中国の新規銀行融資、9月は1.29兆元に増加 予想には届かず
[北京 15日 ロイター] - 中国人民銀行(中央銀行)が15日公表したデータによると、9月の人民元建て新規融資は1兆2900億元(1810億6000万ドル)となり、前月の5900億元から増加した。9月は例年、季節要因で融資が増える傾向があり、基調的な融資需要は低迷している可能性がある。
ロイターがまとめた市場予想は1兆4700億元。前年同月は1兆5900億元だった。
人民銀は月次の内訳を公表しておらず、ロイターが1─9月累計データと1─8月累計データの差分から9月分を算出した。1─9月の新規融資は14兆7500億元で、前年同期の16兆0200億元を下回った。

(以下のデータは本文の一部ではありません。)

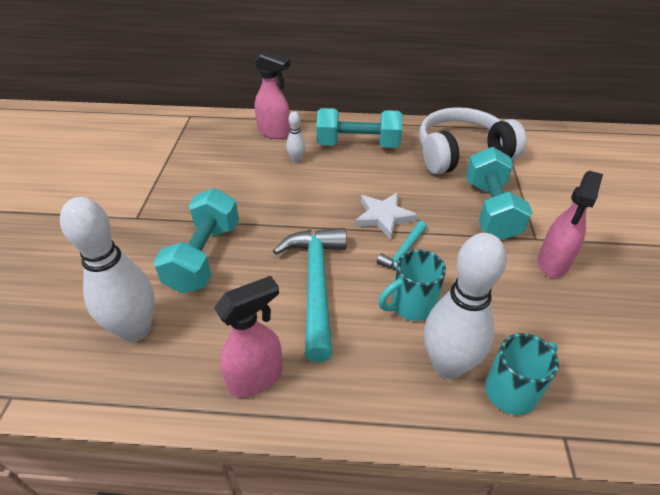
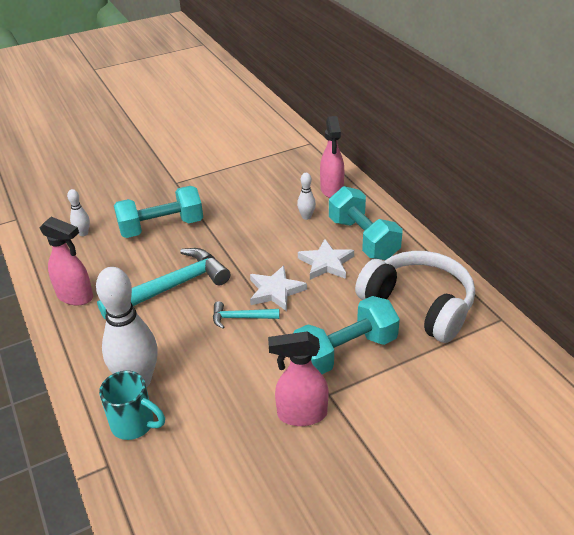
camera: 60 degrees right, 5 degrees down
(136, 329) = (83, 233): white bowling pin -> white bowling pin, size x0.45
(371, 175) = (326, 263): none -> white star
(411, 306) = (184, 342): turquoise mug -> none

オーストラリア・ニュージーランド銀行のシニア中国ストラテジストは「9月のデータは、現在の信用サイクルがピークを過ぎ、総融資額とM2の伸び率が引き続き低下する可能性があることを示した」と指摘。
「国内総生産(GDP)成長への圧力が高まっている。このため金利引き下げよりも預金準備率の引き下げが優先される可能性が高い。為替レートの安定維持が目先の重要事項であることを考えると、人民銀行が行動を起こすには12月がより適切な時期と言えるだろう」と述べた。

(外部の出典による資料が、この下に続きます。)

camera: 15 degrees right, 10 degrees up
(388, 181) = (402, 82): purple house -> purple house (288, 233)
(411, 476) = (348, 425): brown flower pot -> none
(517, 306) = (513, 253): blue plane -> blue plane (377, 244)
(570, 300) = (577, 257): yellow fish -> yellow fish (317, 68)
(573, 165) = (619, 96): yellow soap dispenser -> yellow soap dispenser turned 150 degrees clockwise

融資残高は前年比6.6%増と、8月の6.8%増から鈍化し、過去最低を記録。市場予想は6.7%増だった。
9月の家計向け融資は、8月の303億元から3890億元に大幅増加。企業向け融資も5900億元から1兆2200億元に増えた。
マネーサプライ(M2)は前年比8.4%増で、予想の8.5%をわずかに下回った。8月は8.8%増だった。

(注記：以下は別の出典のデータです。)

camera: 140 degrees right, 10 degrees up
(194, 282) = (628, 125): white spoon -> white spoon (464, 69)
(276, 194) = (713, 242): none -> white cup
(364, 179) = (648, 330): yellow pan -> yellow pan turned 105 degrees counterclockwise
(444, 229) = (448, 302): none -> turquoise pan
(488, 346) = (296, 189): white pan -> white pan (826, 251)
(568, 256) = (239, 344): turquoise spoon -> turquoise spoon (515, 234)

一方、狭義のマネーサプライ(M1)は7.2%増と、8月の6.0%増から伸びが加速した。
この日発表された9月の物価統計は、消費者物価指数(CPI)、生産者物価指数(PPI)ともに前年比で下落し、デフレ圧力の継続を示した。
キャピタル・エコノミクスは「向こう1年間に段階的な利下げがあると予想するが、デフレで実質貸出金利は高止まりし、銀行融資の重しとなるだろう。消費者向け貸し出しの助成制度も、その重しを相殺するほどの効果は期待できない」と述べた。
広義の与信・流動性を示す社会融資総量残高は前年比8.7%増。8月の8.8%増から鈍化した。
国債の大量発行が一服し、今後は供給が減少すると予想され、社会融資総量を下押しするとみられる。